In summary, we extend a model by Corneli et al. [6] to have recurring segments. We prove that the main problem is NP-hard as well as several related optimization problems where we fix a subset of parameters. Navigating around these NP-hard problems we propose an iterative algorithm where a single iteration requires \({{\mathcal {O}}\left( KHm + Rn + R^2H\right) }\) time, a linear time in edges and nodes.

The rest of the paper is organized as follows. First we introduce preliminary notation, the model, and the optimization problem in Sect. 2. We then proceed to describe the iterative algorithm in Sect. 3. We present the related work in Sect. 4. Finally, we present our experiments in Sect. 5 and conclude the paper with discussion in Sect. 6. The proofs are provided in AppendixFootnote 1.

2 Preliminary Notation and Problem Definition

Assume a temporal graph \(G = (V, E)\), where V is a set of nodes and E is a set of edges, where each edge is tuple (uvt) with \(u,v \in V\) and t being the timestamp. We will use \(n = {\left| V\right| }\) to denote the number of nodes and \(m = {\left| E\right| }\) the number of edges. For simplicity, we assume that we do not have self-loops, though the models can be adjusted for such case. We write t(e) to mean the timestamp of the edge e. We also write N(u) to denote all the edges adjacent to a node \(u \in V\).

Perhaps the simplest way to model a graph (with no temporal information) is with Erdos-Renyi model, where each edge is sampled independently from a Bernoulli probability parameterized with q. Let us consider two natural extensions of this model. The first extension is a block model, where nodes are divided into k blocks, and an edge (uv) are modelled with a Bernoulli probability parameterized with \(q_{ij}\), where i is the block of u and j is the block of v. Given a graph, the optimization problem is to cluster nodes into blocks so that the likelihood of the model is optimized. For the sake of variability we will use the words block and group interchangeably.

A convenient way of modelling events in temporal data is using Poisson process: Assume that you have observed c events with timestamps \(t_1, \ldots , t_c\) in a time interval T of length \(\varDelta \). The log-likelihood of observing these events at these exact times is equal to \(c\log \lambda - \lambda \varDelta \), where \(\lambda \) is a model parameter. Note that the log-likelihood does not depend on the individual timestamps.

If we were to extend the block model to temporal networks, the log-likelihood of c edges occurring between the nodes u and v in a time interval is equal to \(c\log \lambda _{ij} - \lambda _{ij} \varDelta \), where \(\lambda _{ij}\) is the Poisson process parameter and i is the block of u and j is the block of v. Note that \(\lambda _{ij}\) does not depend on the time, so discovering optimal blocks is very similar to discovering blocks in a static model.

A natural extension of this model, proposed by Corneli et al. [6], is to make the parameters depend on time. Here, we partition the model into k segments and assign different set of \(\lambda \)s to each segment.

**COMPLETE THE FOLLOWING**
a. According to the excerpt, what does the log-likelihood of events observed under a Poisson process not depend on?
b. Reproduce the stretch of the excerpt from "Perhaps the simplest" through "and group interchangeably.".

Collection entries
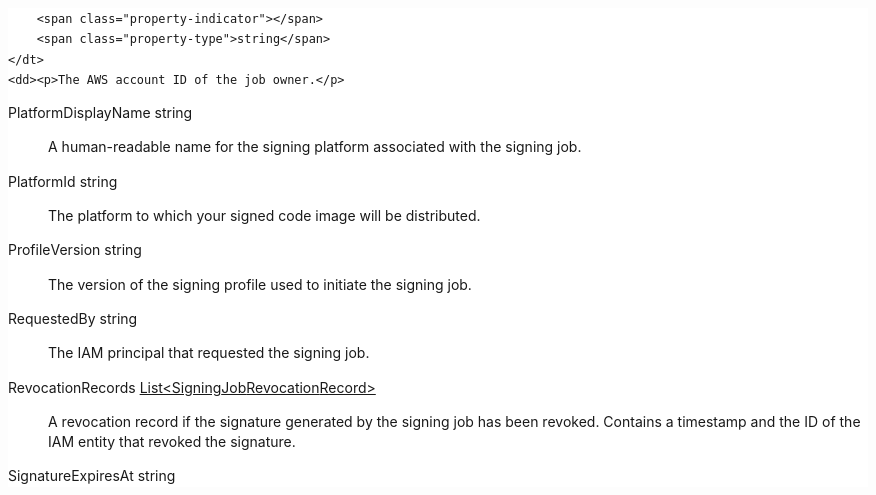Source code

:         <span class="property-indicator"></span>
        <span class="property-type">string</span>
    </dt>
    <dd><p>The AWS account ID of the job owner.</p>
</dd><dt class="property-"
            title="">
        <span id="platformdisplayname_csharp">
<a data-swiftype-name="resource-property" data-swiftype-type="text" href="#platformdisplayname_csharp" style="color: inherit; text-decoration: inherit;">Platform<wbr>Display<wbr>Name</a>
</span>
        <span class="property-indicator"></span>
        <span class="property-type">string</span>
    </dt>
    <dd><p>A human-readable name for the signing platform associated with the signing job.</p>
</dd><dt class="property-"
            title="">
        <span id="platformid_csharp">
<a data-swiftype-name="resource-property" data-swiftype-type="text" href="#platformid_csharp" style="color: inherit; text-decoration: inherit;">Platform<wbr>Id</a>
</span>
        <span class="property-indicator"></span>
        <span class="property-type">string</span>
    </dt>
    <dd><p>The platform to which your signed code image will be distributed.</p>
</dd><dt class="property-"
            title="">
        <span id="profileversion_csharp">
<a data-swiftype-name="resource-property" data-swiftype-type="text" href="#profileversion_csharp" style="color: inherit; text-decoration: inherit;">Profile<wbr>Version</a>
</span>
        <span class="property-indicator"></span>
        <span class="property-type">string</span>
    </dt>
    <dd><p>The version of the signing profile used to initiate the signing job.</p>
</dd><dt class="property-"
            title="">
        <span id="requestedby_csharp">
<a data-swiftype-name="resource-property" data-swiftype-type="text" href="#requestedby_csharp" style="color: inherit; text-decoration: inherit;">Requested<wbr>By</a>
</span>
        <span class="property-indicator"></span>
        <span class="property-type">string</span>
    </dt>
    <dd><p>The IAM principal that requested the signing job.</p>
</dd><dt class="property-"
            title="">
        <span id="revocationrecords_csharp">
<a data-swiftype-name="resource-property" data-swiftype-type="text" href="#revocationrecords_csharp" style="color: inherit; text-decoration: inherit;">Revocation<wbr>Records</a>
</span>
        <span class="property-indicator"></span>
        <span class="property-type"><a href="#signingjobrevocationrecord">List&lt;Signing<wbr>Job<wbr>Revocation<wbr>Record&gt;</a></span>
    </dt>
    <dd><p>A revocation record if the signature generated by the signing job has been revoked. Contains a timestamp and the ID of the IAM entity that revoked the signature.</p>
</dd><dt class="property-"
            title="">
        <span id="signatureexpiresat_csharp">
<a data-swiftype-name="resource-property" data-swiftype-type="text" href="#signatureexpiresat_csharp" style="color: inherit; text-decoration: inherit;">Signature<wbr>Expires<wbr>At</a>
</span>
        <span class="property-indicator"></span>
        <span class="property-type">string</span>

**PER-TASK ANSWERS**
a. It does not depend on the individual timestamps.

b.
Perhaps the simplest way to model a graph (with no temporal information) is with Erdos-Renyi model, where each edge is sampled independently from a Bernoulli probability parameterized with q. Let us consider two natural extensions of this model. The first extension is a block model, where nodes are divided into k blocks, and an edge (uv) are modelled with a Bernoulli probability parameterized with \(q_{ij}\), where i is the block of u and j is the block of v. Given a graph, the optimization problem is to cluster nodes into blocks so that the likelihood of the model is optimized. For the sake of variability we will use the words block and group interchangeably.